Savers tell UK’s biggest mutual to curb directors’ pay
Nationwide told to cap executive rewards while savers suffer low interest rates
If they were ‘on our side’, there would not be bonuses or pay rises of 30 per cent: it would be more like three per cent
Alan Debenham, secretary, Building Societies Members Association
Savers are pressuring the Nationwide building society to show restraint over executive pay by curbing directors’ salary increases and bonuses.
The Building Societies Members Association (BSMA) argues that Nationwide, the UK’s biggest building society, and other customer-owned mutuals should also have binding annual votes on executive pay, in line with government plans for shareholder-owned companies.
Following the recent surge in investor opposition to high company pay deals – the so-called “shareholder spring” – the BSMA says that societies should not give “excessive and outlandish” rewards to executives, particularly when savers are seeing stunted growth due to very low interest rates.
Nationwide, which has the highest paid directors of any building society, is gearing up to publish its boardroom pay for the 2011/12 financial year, ahead of its annual meeting in July.
About 15 million Nationwide savers and borrowers, who make up the society’s membership, will be able to vote on its directors’ remuneration report in coming weeks.
The society has already confirmed its top executives were awarded increases of about 30 per cent in their base salaries in 2011/12, taking chief executive Graham Beale’s annual basic pay to £825,000.
In the previous 2010/11 year, Beale’s total remuneration was £1,884,000, while finance director Mark Rennison also earned more than £1m.
Alan Debenham, BSMA secretary, said: “We are hoping Nationwide will lead the way in terms of us ‘all being in it together’. Most building society members are receiving pay freezes or cuts.”
The society’s slogan is, “On your side”, and Debenham added, “If they were ‘on our side’, there would not be bonuses or pay rises of 30 per cent: it would be more like three per cent.”
The BSMA is preparing to urge Nationwide members to vote against the society’s remuneration report, following the high salary increases already announced for 2011/12. Debenham argues that the society should also limit executive bonuses to no more than 30 per cent of salary. In previous years, bonus payments have exceeded directors’ salaries.
Alan Oliver, Nationwide’s head of external affairs, said that while base pay for the society’s executives had risen in the past year, bonuses would be lower as a per-centage of overall remuneration. He added that the society was only a “median payer” among large retail financial businesses and Nationwide had a successful 2011/12, posting a 10 per cent increase in underlying profits, to £304m, and a 44 per cent increase in residential-mortgage lending.

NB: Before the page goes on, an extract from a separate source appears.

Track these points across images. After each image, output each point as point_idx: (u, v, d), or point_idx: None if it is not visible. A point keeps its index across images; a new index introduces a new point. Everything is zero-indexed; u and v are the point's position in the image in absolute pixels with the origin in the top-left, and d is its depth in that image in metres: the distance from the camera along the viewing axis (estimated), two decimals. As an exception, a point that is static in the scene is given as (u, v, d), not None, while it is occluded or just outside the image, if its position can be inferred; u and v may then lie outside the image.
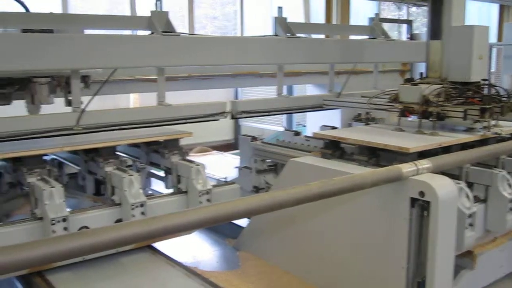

“By any objective analysis, it was a year of considerable achievement,” said Oliver. He declined to comment on whether the society was expecting a strong vote against executive rewards this year, but said: “The annual meeting is an opportunity for members to tell us [what they think].”
He would not say whether Nationwide would, in future, make its pay-vote binding Currently, executive pay-votes in the UK – for societies and shareholder-owned companies – are only advisory. He said that the society had previously followed best practice on corporate governance.
In May’s Queen’s speech outlining planned legislation, the government said that it would make such votes binding at shareholder-owned companies, but mutuals were not mentioned. Growing opposition to high executive rewards has seen several companies effectively lose their pay-votes this year.
However, the BSMA’s Debenham complained that building societies use voting “tricks” to make it harder for members to mount a challenge.
For example, Nationwide and others prominently display a so-called ‘quick vote’ or ‘fast vote’ option on their voting forms. Members who select this hand their votes to the society’s chairman, who then uses them to support the board. The BSMA argues that thousands of members are misled into unintentionally backing society boards.
Electoral Reform Services, partly owned by the Electoral Reform Society, runs polls for about half the remaining 50 societies, and says that the “vast majority” offer their members ‘quick votes’. Its manager of corporate services, Elliot Roberts, said: “We do not have any issues with it,” although he added that changes had been made to some voting forms to clarify how the mechanism worked.
The Building Societies Association, the industry body, said that most pay-votes are passed with majorities of about 90 per cent or more.
Most societies have had their annual meetings for the 2011 financial year, but Nationwide’s is later because its accounting year ends in April.